- _PROBLEM REQUIREMENTS_: Count how many lines in the items below contain the word "machines". Reply with the number alone.

(Page-level text extractions)
============

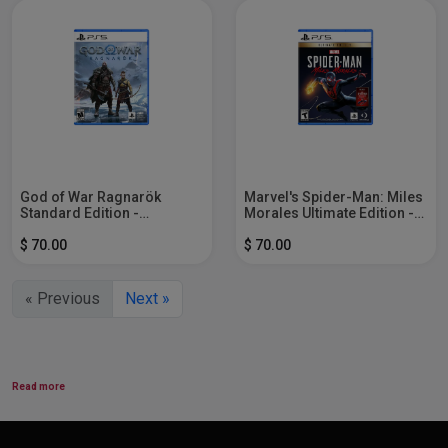
God of War Ragnarök
Marvel's Spider-Man: Miles
Standard Edition -
Morales Ultimate Edition -
PlayStation 5
PlayStation 5
$ 70.00
$ 70.00
« Previous
Next »
Read more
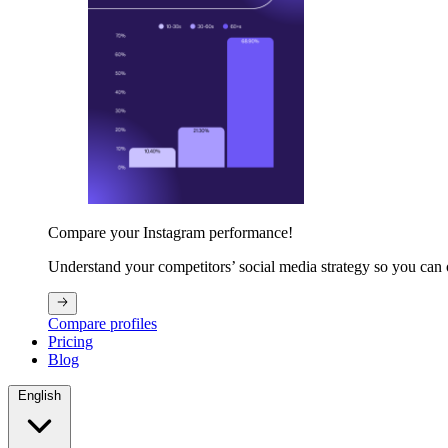
Compare your Instagram performance!
Understand your competitors’ social media strategy so you can
Compare profiles
Pricing
Blog
English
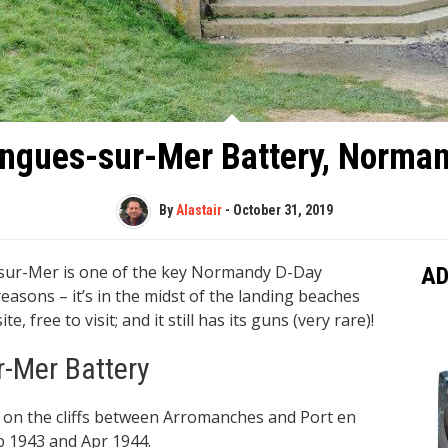
ngues-sur-Mer Battery, Norma
By
Alastair
-
October 31, 2019
s-sur-Mer is one of the key Normandy D-Day
AD
 reasons – it’s in the midst of the landing beaches
 free to visit; and it still has its guns (very rare)!
r-Mer Battery
 on the cliffs between Arromanches and Port en
p 1943 and Apr 1944.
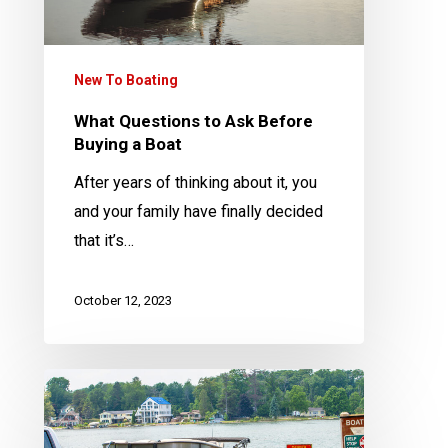
a
Boat
New To Boating
What Questions to Ask Before
Buying a Boat
After years of thinking about it, you
and your family have finally decided
that it’s…
October 12, 2023
Can
My
Vehicle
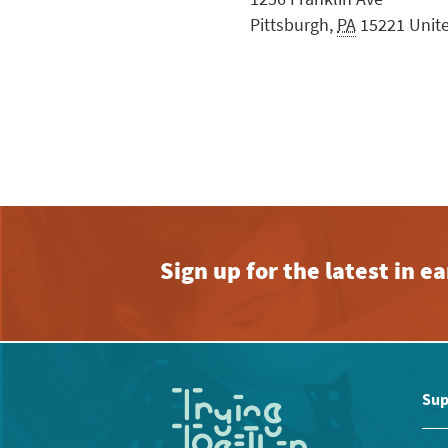
Pittsburgh
,
PA
15221
Unit
Sign up for the latest in 
Sup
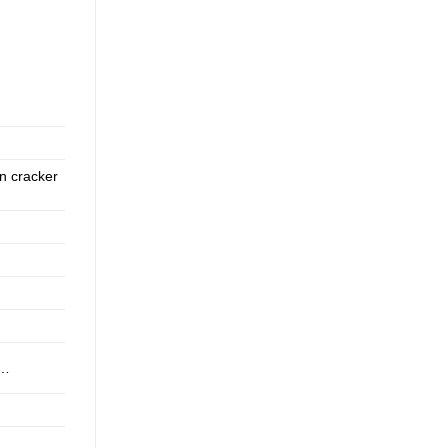
wn cracker
h,…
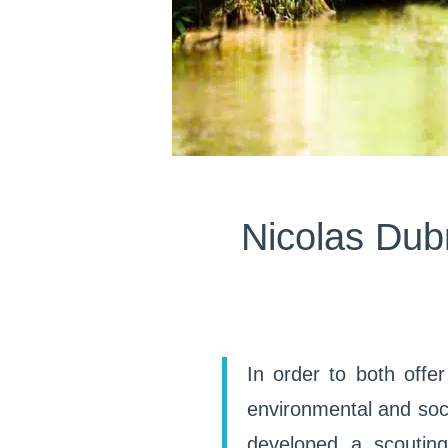
Nicolas Dubr
In order to both offe
environmental and soc
developed a scoutin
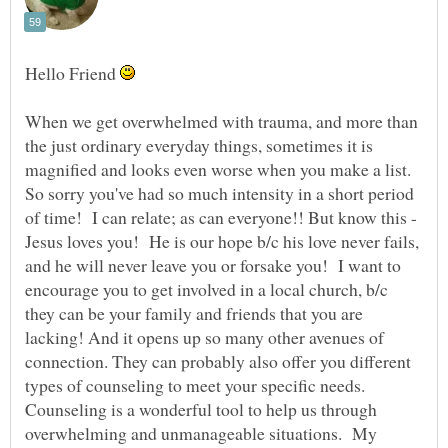
Hello Friend
When we get overwhelmed with trauma, and more than
the just ordinary everyday things, sometimes it is
magnified and looks even worse when you make a list.
So sorry you've had so much intensity in a short period
of time! I can relate; as can everyone!! But know this -
Jesus loves you! He is our hope b/c his love never fails,
and he will never leave you or forsake you! I want to
encourage you to get involved in a local church, b/c
they can be your family and friends that you are
lacking! And it opens up so many other avenues of
connection. They can probably also offer you different
types of counseling to meet your specific needs.
Counseling is a wonderful tool to help us through
overwhelming and unmanageable situations. My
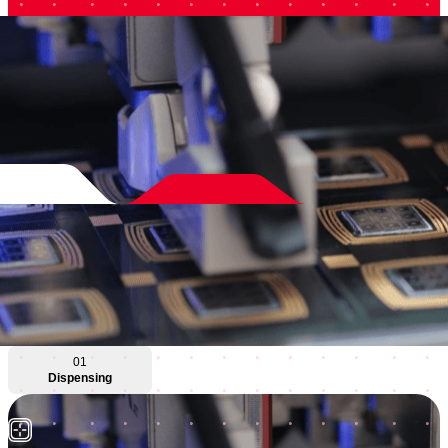
01
Dispensing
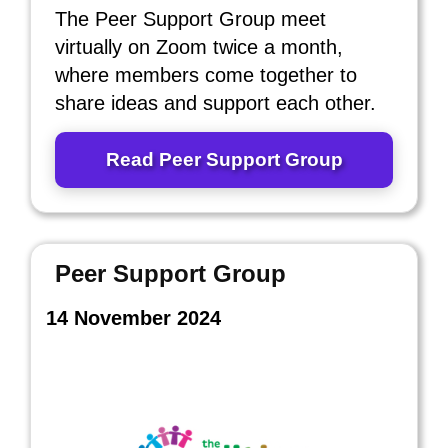
The Peer Support Group meet
virtually on Zoom twice a month,
where members come together to
share ideas and support each other.
Read Peer Support Group
Peer Support Group
14 November 2024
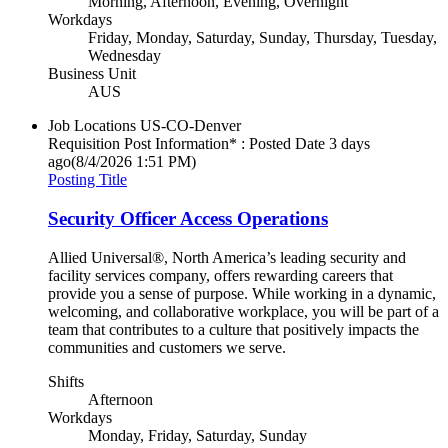
Morning, Afternoon, Evening, Overnight
Workdays
Friday, Monday, Saturday, Sunday, Thursday, Tuesday,
Wednesday
Business Unit
AUS
Job Locations
US-CO-Denver
Requisition Post Information* : Posted Date
3 days
ago
(8/4/2026 1:51 PM)
Posting Title
Security Officer Access Operations
Allied Universal®, North America’s leading security and
facility services company, offers rewarding careers that
provide you a sense of purpose. While working in a dynamic,
welcoming, and collaborative workplace, you will be part of a
team that contributes to a culture that positively impacts the
communities and customers we serve.
Shifts
Afternoon
Workdays
Monday, Friday, Saturday, Sunday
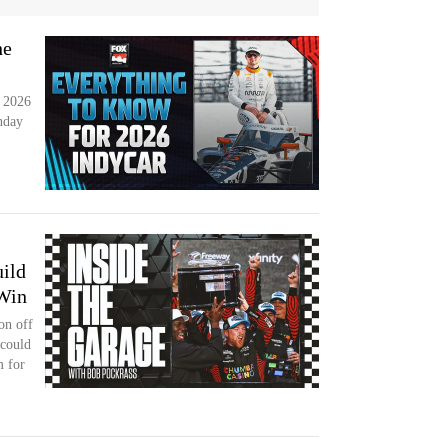
he
e 2026
nday
ild
 Win
on off
 could
 for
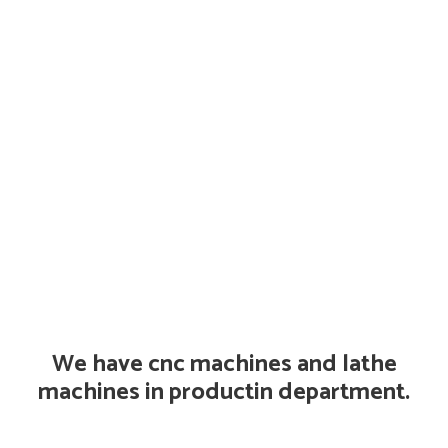
We have cnc machines and lathe
machines in productin department.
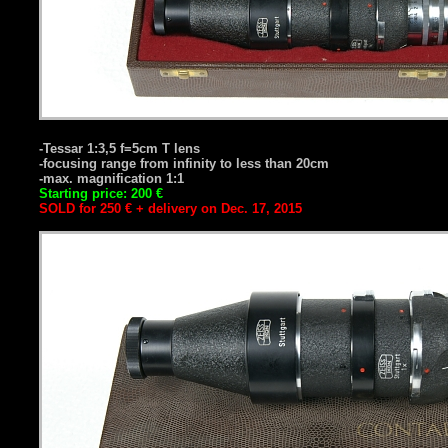
-Tessar 1:3,5 f=5cm T lens
-focusing range from infinity to less than 20cm
-max. magnification 1:1
Starting price: 200 €
SOLD for 250 € + delivery on Dec. 17, 2015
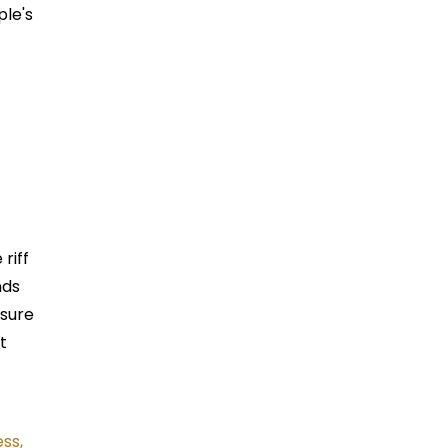
ple's
 riff
nds
ssure
t
ss,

============

- _EXERCISE ANSWER_: 2